Aug 23, 2012

Until this year, the Yuan had been steadily appreciating against the U.S. dollar. Since uncoupling in 2010 when it was 6.82 to 1, the Yuan had appreciated to 6.29 to 1. The U.S. had been pressuring China to allow its currency to appreciate so that China would no longer be the “currency manipulator” the U.S. claimed it to be, and China seemed to be slowly letting it happen. (Many politicians have proclaimed that fixing China’s currency exchange rate will go a long way to fix our economic problems… which include borrowing 1.5 trillion per year, and manufacturing wages that are many times that of China’s, but this is another story).

However, recently the Yuan has bounced back the other way from its high of 6.29 to 1; as of today it’s 6.35 to 1. CNBC reports that the reasons given for this are that the Chinese ecomony has been slowing, and their housing bubble popped, causing some of that hot money to leave town.

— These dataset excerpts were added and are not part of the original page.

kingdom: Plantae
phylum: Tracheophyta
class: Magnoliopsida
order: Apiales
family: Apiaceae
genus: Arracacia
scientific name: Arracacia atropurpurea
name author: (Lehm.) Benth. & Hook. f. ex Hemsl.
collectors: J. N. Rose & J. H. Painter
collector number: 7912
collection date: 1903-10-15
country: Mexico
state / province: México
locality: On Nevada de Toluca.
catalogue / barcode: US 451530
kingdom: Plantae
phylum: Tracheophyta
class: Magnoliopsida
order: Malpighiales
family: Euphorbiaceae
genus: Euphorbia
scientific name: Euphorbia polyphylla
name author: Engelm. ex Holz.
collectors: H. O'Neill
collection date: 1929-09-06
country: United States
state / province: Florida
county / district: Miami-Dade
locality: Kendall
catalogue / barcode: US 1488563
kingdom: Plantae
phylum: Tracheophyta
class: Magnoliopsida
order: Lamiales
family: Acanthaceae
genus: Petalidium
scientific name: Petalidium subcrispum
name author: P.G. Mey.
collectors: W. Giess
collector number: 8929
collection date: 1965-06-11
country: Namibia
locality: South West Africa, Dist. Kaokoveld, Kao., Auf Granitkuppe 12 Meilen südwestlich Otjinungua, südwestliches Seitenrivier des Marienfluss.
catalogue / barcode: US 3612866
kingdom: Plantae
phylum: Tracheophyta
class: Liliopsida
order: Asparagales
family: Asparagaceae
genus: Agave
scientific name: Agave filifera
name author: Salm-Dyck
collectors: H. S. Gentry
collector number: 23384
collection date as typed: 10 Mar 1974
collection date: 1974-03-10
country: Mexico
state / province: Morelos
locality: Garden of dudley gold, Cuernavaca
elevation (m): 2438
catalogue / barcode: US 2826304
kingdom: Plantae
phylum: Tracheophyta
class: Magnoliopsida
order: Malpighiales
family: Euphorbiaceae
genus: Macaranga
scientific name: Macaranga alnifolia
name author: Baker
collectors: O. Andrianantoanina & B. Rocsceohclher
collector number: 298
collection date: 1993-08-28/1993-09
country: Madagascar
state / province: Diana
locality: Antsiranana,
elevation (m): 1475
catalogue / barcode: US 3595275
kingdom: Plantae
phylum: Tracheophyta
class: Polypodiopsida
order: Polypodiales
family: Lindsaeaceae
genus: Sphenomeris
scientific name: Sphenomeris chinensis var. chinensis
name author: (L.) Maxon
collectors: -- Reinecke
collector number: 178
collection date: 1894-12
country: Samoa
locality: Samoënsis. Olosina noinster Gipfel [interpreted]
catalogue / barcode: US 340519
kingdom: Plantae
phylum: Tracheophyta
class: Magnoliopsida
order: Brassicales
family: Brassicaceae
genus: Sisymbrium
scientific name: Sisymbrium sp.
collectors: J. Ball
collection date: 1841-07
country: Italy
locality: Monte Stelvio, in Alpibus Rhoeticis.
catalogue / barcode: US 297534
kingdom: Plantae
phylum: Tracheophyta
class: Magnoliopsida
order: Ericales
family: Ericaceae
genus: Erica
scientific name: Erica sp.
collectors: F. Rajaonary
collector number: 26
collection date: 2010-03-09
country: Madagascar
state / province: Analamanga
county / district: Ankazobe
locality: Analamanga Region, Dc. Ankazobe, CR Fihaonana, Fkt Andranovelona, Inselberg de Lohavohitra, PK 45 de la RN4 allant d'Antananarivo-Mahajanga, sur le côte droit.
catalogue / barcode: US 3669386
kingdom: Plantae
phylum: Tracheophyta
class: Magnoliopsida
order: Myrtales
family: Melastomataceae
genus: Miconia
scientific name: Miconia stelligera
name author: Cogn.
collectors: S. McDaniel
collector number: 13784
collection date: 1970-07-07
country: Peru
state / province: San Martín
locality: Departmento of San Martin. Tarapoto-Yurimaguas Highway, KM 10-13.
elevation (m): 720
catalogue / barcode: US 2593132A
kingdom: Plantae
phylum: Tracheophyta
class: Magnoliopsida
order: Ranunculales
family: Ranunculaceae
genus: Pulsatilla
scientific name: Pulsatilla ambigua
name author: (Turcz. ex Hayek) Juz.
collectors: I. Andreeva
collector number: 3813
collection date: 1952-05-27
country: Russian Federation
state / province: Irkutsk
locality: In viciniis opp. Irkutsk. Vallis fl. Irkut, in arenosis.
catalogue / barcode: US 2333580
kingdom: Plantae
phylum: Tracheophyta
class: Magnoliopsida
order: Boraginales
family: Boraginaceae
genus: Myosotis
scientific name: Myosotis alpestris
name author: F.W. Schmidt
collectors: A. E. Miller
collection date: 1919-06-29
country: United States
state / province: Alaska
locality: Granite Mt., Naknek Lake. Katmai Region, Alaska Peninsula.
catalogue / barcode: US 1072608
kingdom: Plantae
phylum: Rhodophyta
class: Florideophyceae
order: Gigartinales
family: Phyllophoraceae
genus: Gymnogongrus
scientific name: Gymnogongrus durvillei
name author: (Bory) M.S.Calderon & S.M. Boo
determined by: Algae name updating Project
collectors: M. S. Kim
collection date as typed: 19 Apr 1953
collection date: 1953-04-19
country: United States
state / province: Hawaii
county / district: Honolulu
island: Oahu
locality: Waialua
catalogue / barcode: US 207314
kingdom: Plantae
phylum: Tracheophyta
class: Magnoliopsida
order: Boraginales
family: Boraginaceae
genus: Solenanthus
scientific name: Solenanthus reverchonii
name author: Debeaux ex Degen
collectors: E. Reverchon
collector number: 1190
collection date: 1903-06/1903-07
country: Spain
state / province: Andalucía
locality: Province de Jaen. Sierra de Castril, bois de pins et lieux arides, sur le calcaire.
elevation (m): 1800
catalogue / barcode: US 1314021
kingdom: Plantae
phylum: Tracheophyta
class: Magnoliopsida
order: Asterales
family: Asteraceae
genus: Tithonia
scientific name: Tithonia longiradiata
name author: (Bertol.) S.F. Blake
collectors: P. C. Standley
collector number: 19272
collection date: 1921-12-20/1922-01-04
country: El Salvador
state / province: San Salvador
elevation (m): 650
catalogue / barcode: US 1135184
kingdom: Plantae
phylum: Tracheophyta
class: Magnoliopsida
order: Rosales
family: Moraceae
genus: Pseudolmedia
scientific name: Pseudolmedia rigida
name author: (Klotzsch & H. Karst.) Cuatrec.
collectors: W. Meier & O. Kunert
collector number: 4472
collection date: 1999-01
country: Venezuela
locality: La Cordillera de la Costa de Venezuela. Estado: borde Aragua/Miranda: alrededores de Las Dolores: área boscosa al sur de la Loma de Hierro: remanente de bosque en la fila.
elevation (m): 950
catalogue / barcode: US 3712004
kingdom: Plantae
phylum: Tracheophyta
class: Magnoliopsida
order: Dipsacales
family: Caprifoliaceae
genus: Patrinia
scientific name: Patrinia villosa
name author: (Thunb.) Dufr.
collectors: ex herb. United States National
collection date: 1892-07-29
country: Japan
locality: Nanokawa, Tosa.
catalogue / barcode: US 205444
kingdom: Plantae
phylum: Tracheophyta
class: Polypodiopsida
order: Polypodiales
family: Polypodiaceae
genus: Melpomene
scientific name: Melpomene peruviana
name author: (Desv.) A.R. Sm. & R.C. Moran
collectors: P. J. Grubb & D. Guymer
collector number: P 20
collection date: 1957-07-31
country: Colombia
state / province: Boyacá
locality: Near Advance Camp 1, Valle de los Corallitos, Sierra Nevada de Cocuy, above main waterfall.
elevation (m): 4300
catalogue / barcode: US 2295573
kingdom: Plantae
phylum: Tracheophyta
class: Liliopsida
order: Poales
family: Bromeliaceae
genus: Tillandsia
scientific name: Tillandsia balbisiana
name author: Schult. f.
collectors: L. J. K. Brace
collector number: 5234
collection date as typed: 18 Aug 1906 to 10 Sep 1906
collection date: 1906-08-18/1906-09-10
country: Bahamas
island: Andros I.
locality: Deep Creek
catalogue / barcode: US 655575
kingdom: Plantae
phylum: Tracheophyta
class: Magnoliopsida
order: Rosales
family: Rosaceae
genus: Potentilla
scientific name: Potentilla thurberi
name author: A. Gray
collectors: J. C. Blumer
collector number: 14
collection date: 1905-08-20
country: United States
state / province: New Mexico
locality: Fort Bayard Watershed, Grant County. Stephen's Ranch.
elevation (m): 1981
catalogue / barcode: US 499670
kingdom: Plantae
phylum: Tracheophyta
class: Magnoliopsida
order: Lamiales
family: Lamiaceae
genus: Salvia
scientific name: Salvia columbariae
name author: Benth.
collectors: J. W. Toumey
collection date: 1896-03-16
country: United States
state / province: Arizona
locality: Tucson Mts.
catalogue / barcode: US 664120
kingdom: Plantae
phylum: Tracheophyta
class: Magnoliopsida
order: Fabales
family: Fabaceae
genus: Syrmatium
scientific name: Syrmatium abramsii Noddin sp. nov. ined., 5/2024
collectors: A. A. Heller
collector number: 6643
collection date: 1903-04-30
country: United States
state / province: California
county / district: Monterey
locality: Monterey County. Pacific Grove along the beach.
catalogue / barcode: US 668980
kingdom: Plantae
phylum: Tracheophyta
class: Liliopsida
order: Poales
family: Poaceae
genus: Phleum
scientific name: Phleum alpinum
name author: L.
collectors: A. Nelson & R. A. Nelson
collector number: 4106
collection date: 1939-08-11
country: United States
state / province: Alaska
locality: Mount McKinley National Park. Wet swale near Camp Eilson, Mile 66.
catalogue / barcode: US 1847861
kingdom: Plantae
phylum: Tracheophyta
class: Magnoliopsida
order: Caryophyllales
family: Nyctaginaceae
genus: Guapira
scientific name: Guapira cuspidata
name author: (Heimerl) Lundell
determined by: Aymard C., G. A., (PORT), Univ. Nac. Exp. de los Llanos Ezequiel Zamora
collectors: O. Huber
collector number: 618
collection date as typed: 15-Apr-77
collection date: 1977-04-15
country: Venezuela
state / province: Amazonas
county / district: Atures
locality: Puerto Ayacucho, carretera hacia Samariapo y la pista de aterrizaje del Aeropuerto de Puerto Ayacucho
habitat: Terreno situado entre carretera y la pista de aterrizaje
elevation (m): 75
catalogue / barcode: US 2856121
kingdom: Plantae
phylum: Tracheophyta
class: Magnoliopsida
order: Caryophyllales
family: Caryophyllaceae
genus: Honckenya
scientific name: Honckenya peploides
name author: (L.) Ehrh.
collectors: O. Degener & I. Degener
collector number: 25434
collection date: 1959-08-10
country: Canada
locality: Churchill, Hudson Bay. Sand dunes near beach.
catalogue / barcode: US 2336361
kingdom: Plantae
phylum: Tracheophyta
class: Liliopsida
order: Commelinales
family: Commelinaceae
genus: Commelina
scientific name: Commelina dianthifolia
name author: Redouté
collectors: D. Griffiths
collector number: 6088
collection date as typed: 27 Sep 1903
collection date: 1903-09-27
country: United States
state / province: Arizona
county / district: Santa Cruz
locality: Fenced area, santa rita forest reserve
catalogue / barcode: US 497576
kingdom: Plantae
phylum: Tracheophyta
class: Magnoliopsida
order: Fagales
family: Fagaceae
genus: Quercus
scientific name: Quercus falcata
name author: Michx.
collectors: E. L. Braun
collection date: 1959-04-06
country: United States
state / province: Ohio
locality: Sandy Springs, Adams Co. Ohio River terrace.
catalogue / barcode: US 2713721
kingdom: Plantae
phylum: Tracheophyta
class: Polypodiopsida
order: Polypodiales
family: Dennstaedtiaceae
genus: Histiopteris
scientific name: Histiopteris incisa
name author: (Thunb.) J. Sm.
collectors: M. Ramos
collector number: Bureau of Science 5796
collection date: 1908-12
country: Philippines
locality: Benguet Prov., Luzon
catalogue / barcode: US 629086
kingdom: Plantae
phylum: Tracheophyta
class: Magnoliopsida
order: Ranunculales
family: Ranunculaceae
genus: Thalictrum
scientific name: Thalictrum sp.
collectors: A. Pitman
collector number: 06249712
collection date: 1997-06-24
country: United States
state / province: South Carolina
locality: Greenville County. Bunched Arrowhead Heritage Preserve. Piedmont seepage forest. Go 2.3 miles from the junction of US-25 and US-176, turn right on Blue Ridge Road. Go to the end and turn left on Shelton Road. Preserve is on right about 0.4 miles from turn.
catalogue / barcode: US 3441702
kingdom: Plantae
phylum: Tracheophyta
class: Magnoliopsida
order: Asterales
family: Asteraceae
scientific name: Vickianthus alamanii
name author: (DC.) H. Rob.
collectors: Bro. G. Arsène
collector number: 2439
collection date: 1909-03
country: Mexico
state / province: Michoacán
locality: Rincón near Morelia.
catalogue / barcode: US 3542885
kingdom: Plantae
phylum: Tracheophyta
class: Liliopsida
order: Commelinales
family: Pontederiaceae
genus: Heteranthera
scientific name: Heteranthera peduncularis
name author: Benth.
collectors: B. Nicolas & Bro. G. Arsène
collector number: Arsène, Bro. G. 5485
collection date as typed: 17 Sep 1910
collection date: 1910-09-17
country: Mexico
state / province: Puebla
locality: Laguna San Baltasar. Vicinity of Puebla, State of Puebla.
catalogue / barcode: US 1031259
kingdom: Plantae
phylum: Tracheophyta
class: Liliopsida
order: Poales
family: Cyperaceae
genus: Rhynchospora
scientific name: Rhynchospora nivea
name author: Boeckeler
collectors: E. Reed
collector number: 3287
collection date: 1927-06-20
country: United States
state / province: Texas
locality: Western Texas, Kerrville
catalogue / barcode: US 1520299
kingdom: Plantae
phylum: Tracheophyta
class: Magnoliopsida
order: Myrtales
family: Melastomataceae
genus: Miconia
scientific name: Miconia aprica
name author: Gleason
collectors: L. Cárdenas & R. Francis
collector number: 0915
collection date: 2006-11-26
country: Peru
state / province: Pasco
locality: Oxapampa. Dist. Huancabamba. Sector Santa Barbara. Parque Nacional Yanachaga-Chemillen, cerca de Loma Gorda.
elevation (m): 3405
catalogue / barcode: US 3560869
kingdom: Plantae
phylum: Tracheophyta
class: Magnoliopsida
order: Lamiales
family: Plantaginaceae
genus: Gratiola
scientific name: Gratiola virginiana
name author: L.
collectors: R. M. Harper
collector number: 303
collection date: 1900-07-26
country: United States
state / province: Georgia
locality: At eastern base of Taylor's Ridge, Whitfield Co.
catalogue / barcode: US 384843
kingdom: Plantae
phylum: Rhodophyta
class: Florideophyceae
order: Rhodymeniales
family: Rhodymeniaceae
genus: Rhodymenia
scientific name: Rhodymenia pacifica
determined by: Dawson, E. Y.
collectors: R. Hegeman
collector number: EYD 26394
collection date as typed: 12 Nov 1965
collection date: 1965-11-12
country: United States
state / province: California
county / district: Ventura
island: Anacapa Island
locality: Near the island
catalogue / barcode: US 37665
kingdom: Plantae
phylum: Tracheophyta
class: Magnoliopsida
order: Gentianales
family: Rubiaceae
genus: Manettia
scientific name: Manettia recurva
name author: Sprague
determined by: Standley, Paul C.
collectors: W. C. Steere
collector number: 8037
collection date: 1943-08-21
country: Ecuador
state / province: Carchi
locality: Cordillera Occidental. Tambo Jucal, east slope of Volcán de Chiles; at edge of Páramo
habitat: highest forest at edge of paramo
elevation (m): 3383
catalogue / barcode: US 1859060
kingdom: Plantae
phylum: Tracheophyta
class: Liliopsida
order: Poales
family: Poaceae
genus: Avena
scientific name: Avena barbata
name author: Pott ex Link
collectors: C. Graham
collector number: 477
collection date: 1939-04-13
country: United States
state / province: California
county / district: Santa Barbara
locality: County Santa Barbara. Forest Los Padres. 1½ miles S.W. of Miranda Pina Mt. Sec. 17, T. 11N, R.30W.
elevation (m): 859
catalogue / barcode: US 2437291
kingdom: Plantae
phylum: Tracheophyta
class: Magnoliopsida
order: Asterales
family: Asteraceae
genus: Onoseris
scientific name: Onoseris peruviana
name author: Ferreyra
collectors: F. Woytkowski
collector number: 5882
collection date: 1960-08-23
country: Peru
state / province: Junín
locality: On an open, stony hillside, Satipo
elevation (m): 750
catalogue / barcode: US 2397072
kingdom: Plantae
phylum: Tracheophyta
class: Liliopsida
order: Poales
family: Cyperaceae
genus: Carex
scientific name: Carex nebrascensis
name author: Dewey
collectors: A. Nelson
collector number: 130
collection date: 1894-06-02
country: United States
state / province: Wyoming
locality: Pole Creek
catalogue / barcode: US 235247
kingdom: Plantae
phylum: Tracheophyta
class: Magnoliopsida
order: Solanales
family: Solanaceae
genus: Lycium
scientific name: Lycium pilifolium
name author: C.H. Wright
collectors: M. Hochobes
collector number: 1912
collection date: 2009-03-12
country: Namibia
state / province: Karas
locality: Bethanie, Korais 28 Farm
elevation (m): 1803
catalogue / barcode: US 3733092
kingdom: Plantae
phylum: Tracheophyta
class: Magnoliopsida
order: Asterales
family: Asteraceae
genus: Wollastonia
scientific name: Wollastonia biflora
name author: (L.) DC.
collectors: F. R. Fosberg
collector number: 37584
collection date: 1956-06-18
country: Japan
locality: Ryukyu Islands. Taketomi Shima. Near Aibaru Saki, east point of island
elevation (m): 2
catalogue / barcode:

So far the U.S. response has been muted, but I can’t help but think that there’s sure to be some more mud-slinging in the presidential campaign about China and us taking it too easy on our largest banker. My take is that long term, the Yuan will continue to appreciate against the dollar, not because the Chinese particularly want it, but because the U.S. won’t stop the cycle of borrow and print lots of money, which will eventually lead to serious devaluation of the dollar.